If it becomes something more than that, a club to wield against innocent people, I’ll start thinking differently. In the meantime, your risk of being accused is the same as it ever was.

I think the point you’re missing has to do with being accused of actually perpetrating something which you regard with mortal horror. If a shark bites me or lightning hits me, meh, there’s no morality involved, just an unfortunate (if terribly uncomfortable) occurrence. Bit of a difference.

Women and children don’t exploit ‘vulnerable’ men. But district attorneys seeking convictions certainly do.

Is that really true with respect to children? I feel like I’ve been hearing about the risk of false accusations from children (or false suspicion from parents if you’re near children while being a male) my entire life. Stories about men avoiding mentoring or teaching positions because of the perception that false accusations were both likely to occur and likely to be believed. (And, even if recanted, the reputationtional damage would be significant as people would believe you were guilty).

I mean, I get that there is a long and problematic history with respect to dismissing adult women in both the assault and harassment contexts. But I always got the sense that it was different with children.

Okay, I see what you’re saying (I think). I’m arguing that your experience–awful as it was–doesn’t support the idea that a single accusation is a death sentence. On the contrary, it shows that a single accusation CAN BE (as it was in your case) an entry to a terrible, traumatic period of time, but is not necessarily a death sentence for a reputation.

As I see it, that girl wronged you as surely as if she’d cut the brake lines on your car. In both cases, she put you in a lot of danger. In neither case do I think she should be tried as an adult. in both cases I’d think the kid needs some serious counseling and discipline to see how dangerous her actions were. And I can certainly see how undergoing that trauma would affect your emotional outlook on the situation, and how it’d lead to a totally understandable paranoia for you, based on that experience.

But I come at it from my experience. I’m a male teacher who works around kids, and I have very little fear of false accusations, and I think that’s reasonable. There are half a dozen or so other male teachers at my school, and I taught at another school with more male teachers.
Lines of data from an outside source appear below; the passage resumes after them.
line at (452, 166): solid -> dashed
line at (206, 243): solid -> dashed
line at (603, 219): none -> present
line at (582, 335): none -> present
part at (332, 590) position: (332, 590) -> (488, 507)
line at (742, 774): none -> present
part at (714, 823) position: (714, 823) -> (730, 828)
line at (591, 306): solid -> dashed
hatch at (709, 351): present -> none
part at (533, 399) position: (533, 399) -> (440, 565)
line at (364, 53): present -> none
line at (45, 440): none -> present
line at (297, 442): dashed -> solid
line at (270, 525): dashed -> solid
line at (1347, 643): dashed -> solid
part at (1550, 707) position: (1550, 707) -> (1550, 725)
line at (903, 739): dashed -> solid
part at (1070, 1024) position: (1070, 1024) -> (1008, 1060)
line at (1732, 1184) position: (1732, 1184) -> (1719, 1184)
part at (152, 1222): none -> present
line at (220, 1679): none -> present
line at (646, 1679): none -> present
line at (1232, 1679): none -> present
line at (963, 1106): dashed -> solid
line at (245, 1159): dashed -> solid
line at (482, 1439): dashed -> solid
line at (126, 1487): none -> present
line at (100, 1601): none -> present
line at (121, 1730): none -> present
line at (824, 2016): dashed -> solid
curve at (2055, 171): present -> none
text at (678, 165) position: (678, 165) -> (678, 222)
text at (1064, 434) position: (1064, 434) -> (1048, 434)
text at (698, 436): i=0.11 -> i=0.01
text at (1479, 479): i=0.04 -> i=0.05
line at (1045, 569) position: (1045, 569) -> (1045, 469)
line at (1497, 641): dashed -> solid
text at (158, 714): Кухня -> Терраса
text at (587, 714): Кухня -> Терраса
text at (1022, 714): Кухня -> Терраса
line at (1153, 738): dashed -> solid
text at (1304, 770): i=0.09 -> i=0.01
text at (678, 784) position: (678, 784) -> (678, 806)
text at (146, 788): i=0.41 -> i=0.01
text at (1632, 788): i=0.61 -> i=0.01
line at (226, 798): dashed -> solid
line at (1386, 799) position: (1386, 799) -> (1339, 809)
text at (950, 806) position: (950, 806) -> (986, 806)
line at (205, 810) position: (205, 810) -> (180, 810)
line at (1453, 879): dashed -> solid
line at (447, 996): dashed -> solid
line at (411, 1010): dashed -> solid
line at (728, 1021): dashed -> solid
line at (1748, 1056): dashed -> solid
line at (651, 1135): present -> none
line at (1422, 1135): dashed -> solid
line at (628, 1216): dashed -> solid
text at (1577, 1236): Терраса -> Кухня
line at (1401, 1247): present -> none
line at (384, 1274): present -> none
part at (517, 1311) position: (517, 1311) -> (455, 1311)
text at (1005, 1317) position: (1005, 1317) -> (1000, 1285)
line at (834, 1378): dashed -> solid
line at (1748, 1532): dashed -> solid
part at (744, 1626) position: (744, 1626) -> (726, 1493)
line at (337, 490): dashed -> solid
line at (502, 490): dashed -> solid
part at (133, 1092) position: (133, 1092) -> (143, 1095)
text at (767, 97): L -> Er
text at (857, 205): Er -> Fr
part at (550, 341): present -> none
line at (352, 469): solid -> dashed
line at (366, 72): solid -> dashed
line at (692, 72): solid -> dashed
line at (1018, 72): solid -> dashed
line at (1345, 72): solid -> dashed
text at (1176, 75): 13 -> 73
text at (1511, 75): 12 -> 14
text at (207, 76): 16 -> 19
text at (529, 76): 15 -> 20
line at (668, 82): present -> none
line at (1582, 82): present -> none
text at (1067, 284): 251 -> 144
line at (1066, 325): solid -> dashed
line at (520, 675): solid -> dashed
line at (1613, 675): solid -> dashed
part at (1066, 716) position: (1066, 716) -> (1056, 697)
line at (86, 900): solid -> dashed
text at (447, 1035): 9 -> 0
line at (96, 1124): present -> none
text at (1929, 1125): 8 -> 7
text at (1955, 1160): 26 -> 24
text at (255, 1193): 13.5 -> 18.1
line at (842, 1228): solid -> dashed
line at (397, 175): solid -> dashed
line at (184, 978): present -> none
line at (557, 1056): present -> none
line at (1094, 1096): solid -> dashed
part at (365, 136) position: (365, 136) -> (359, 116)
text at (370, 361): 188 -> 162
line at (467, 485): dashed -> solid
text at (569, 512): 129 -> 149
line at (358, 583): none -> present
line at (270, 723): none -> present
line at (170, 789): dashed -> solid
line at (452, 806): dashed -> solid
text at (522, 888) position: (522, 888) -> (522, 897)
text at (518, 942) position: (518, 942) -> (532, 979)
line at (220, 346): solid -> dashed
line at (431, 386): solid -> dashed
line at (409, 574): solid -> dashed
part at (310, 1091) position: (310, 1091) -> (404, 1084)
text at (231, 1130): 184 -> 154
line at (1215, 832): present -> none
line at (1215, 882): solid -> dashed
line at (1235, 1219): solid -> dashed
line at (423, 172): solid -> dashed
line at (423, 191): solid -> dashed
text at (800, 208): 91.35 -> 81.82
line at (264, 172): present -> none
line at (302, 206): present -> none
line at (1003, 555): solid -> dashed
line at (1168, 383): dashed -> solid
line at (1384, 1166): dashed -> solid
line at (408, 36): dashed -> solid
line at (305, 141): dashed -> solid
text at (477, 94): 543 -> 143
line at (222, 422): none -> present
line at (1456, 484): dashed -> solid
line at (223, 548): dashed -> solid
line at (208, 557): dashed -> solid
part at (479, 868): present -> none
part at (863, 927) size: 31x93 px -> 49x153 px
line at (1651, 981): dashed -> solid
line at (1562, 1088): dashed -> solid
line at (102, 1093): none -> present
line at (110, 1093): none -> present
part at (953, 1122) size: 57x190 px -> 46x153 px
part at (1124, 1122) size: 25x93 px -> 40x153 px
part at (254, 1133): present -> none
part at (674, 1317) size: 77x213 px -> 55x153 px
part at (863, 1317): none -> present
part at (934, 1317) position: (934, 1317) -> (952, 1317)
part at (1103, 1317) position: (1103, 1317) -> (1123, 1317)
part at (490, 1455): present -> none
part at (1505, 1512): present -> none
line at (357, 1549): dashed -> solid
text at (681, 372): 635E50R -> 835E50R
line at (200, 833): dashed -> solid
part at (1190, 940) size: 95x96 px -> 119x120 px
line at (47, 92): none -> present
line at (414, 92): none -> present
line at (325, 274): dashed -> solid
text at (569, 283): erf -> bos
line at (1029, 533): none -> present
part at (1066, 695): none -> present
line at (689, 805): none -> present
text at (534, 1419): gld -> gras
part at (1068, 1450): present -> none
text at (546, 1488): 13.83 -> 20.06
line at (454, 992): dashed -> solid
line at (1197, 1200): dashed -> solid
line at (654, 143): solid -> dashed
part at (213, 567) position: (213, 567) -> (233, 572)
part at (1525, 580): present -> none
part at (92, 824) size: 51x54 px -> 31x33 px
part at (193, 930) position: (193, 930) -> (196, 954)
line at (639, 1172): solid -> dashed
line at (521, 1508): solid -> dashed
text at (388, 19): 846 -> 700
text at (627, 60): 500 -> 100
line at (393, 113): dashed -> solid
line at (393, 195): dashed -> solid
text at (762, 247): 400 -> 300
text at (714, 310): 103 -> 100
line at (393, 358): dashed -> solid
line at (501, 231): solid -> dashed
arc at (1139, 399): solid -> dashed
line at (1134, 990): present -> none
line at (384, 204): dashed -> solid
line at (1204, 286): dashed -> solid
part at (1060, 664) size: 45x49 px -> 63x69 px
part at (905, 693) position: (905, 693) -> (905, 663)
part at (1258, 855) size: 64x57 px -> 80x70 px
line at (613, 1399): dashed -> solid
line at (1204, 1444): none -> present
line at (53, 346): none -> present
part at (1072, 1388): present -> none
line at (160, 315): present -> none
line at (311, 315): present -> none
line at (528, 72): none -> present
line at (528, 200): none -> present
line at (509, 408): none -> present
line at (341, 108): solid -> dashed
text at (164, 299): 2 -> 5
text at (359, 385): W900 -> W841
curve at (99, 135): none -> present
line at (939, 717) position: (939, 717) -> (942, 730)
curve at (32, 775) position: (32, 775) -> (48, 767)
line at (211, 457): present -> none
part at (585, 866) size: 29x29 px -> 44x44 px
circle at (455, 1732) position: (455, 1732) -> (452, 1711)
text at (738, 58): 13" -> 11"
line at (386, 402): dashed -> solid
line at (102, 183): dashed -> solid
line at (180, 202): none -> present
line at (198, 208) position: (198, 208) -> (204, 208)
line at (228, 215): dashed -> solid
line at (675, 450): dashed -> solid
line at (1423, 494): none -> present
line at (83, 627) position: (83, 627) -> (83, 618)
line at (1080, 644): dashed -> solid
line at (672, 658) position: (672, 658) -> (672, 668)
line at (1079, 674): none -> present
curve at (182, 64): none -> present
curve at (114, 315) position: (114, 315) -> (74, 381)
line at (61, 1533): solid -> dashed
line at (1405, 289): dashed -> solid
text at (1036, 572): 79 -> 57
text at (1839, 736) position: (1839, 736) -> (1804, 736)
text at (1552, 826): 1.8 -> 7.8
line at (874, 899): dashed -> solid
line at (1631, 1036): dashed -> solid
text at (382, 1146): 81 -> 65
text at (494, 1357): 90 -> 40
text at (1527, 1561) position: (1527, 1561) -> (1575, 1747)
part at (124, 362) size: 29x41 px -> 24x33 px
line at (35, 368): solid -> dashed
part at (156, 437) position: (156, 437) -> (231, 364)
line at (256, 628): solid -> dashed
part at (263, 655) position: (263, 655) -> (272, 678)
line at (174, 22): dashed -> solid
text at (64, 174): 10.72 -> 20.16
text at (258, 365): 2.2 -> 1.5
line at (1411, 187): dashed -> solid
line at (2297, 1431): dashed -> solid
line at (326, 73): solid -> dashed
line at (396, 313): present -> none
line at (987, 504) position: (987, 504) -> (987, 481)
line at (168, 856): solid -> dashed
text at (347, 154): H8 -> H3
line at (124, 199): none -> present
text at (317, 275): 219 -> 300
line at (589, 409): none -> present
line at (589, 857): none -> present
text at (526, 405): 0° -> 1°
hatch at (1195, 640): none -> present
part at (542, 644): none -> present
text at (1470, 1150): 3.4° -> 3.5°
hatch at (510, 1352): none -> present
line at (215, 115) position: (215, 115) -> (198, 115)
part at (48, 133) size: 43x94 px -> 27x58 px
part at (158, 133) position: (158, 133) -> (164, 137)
I was once in an environment where someone was arrested for indecent liberties with a minor. The charges were substantiated (I won’t give more details because I really don’t want to identify the specific situation). Of all the male teachers and teacher assistants and principals and custodians and such that I’ve known, in our collective centuries of time in the classroom, none of us have faced a serious false allegation of misconduct.

I have, however, known teachers who have been stabbed with a pencil by kindergarteners, hard enough to pierce the skin. I have seen kids throw chairs. I have been cussed out by parents, and I know more than one teacher who has received a death threat from a mentally ill parent. I’ve sat in my closet during a lockdown because of a kid’s relative that brought a weapon onto campus, and didn’t tell anyone except a kid, and staff found out about it indirectly. And we all catch regular viruses from the walking germ factories that we educate each day.

When I’m thinking about the threats I face on the job, the nongendered ones are a lot more at the forefront of my concerns. I think that’s true for my male colleagues as well.

I’m sorry Tee, I see now that you were referring to exactly what MMM posted in regard to his fears being directly correlated to the recent floodgates being opened. I took your quote out of context. But as someone mentioned upthread, I think that the fear is justified, even before all this stuff started coming out in the news. You mentioned that yourself actually, since I agree with you that the risk of being accused is the same as it ever was. I read your reply as being ultimately dismissive, and I shouldn’t of done that.

However, for me, it was a club being used against an innocent man.